Глубокий, чистый голос жреца-глашатая взлетел над чашей стадиона, с лёгкостью перекрывая гул огромного множества людей. Стадион в Калаиде мог вместить почти пятьдесят тысяч человек, но сегодня не хватило и этого. Те, кому не досталось места на скамьях, заполняли проходы, а некоторые даже оседлали узкую кромку чаши стадиона, презрев опасность свалиться с высоты в полторы сотни локтей. Шёл день девятый сто семьдесят четвёртых Калаидских Игр, первый бой состязания четырёх по панкратиону.
– Я, Хилон из Анфеи, сын Анакрета, свидетельствую о том, что я свободный эйнем из племени диолийцев, как и отец мой, как и отец моего отца. Что не я осквернён проклятьем, святотатством, клятвопреступлением, кровопролитием без очищения. Весами Эйленоса величайшего, справедливейшего, Золотым Яблоком Аэлин прекраснейшей, самой желанной, священными предметами богов Эйнемиды клянусь в том, что мне не ведомо иное.
Хилон радостно окинул взглядом заполненные трибуны. Его уже начинало захватывать весёлое возбуждение. Правду говорят: лучшее место на состязаниях – песок арены. Перед Хилоном раскинулся огромный стадион, пёстрый, словно шкура диковинного зверя, а над ним в ярко-голубом небе, сияло полуденное солнце. Хилон взглянул на облачко, проплываюшее над розово-красным анфейским сектором, пытаясь понять, на что оно похоже. Воображение оказалось бессильно. Парящий в высоте орёл ‒ добрый знак, но появился он в южной части небосвода, а юг ‒ это сомнение, неточность, двойной смысл. Знамение могло предвещать и победу в тяжёлой борьбе, и незаслуженный успех, и победу, обернувшуюся поражением. Опытный гадатель уточнил бы прорицание по дополнительным признакам, вроде направления ветра или цвета неба, Хилон предпочёл считать, что это просто орёл, а победит сильнейший.
– Свободные эйнемы, пусть тот из вас, кто не приемлет этого свидетельства, немедля встанет и объявит об этом?
Хилон на миг затаил дыхание. Стоило хоть одному свободному эйнему поклясться, что атлет не имеет права участвовать в Играх, и тот тут же изгонялся с состязаний. За ложное обвинение карали смертью, но был же некто Филен из Мелит, подговоривший какого-то бедняка солгать в обмен на содержание для семьи. Из-за этого случая был принят закон: всю семью клеветника до четвёртого колена надлежало продать в рабство, а на вырученные деньги возвести статую Латариса Озаряющего Истину.
– Хилон из Анфеи, сын Анакрета, твоё свидетельство принято.
Стадион взревел, и Хилон шумно выдохнул. С церемониями покончено и скоро всё решится. Победитель покроет себя славой, а имя проигравшего запомнят разве что жёлтые листы хроники состязаний, что пылятся в архиве храма Эйленоса Калаидского. Хилон покосился на соперника, пытаясь разглядеть признаки волнения, но лицо урвософорца казалось высеченным из камня.
– Неол, сын Сотера, свободный гражданин Калаиды рассудит это состязание. Да будет он справедливостью подобен Эйленосу беспристрастному, всевидящему, иначе да падут на его род позор и проклятье!
Гглашатай удалился. Судья вытянул жезл между соперниками. Под гул стадиона, бойцы бросились навстречу друг другу.

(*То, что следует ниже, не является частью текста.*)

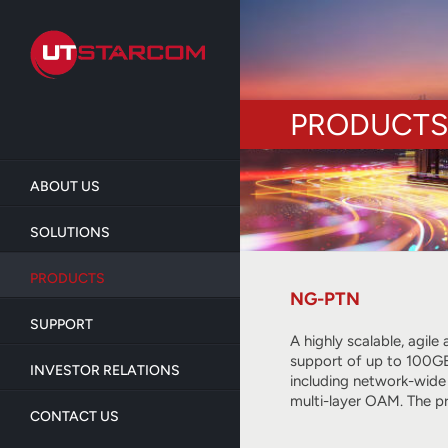
Skip
to
main
content
PRODUCTS
ABOUT US
SOLUTIONS
PRODUCTS
NG-PTN
SUPPORT
A highly scalable, agil
support of up to 100GE
INVESTOR RELATIONS
including network-wide
multi-layer OAM. The p
CONTACT US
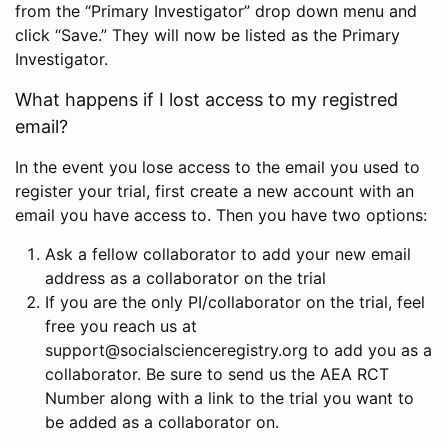
from the “Primary Investigator” drop down menu and
click “Save.” They will now be listed as the Primary
Investigator.
What happens if I lost access to my registred
email?
In the event you lose access to the email you used to
register your trial, first create a new account with an
email you have access to. Then you have two options:
Ask a fellow collaborator to add your new email
address as a collaborator on the trial
If you are the only PI/collaborator on the trial, feel
free you reach us at
support@socialscienceregistry.org to add you as a
collaborator. Be sure to send us the AEA RCT
Number along with a link to the trial you want to
be added as a collaborator on.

Урвософорец атаковал сходу, грацией и скоростью напоминая чёрную водяную змею. Немалого труда стоило держаться с достойным изяществом, а не отмахиваться, словно в кабацкой драке. Агесиполид несколько раз чувствительно попал по рёбрам, перевёл вниз, пытаясь захватить ногу, промахнулся, но сразу вскочил и нанёс невообразимый удар в прыжке. Чудом не получив ногой в висок, Хилон решил, что три тысячи стадиев между Анфей и Калаидой стоило проехать просто ради встречи с таким соперником.

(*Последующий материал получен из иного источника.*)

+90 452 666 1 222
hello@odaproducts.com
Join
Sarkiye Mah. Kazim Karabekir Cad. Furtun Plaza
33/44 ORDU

Но и Хилон был бойцом отнюдь не из последних. Он отвечал, и пара весьма неплохих ударов достигла цели. Несколько раз он пытался сблизиться, но Агесиполид уверенно держал его на вытянутой руке. А жаль – как иначе показать свои борцовские ухватки? Победа над урвософорцем непременно прославит хилонов способ борьбы по всей Эйнемиде.
Наконец, Хилон посчитал, что находится в удобной позиции. Он тут же атаковал… и лишь когда его ноги уже оторвались от земли понял, что попался в ту же ловушку, что сам подстроил филисиянину. Песок больно ожёг лицо, сдирая краску с обнажённого плеча, на грудь навалилась тяжесть, и лишь наудачу вскинув руку, Хилону удалось закрыться от убийственного удара. Прижатый к земле, он изворачивался как змея, но без особого толку, а силы таяли. Дело уже казалось конченым, когда Хилон сумел-таки зацепить руку Агесиполида. Уже не заботясь о красоте с изяществом, он руками и ногами прижал соперника к себе, вынуждая судью остановить бой. Зрители недовольно загудели.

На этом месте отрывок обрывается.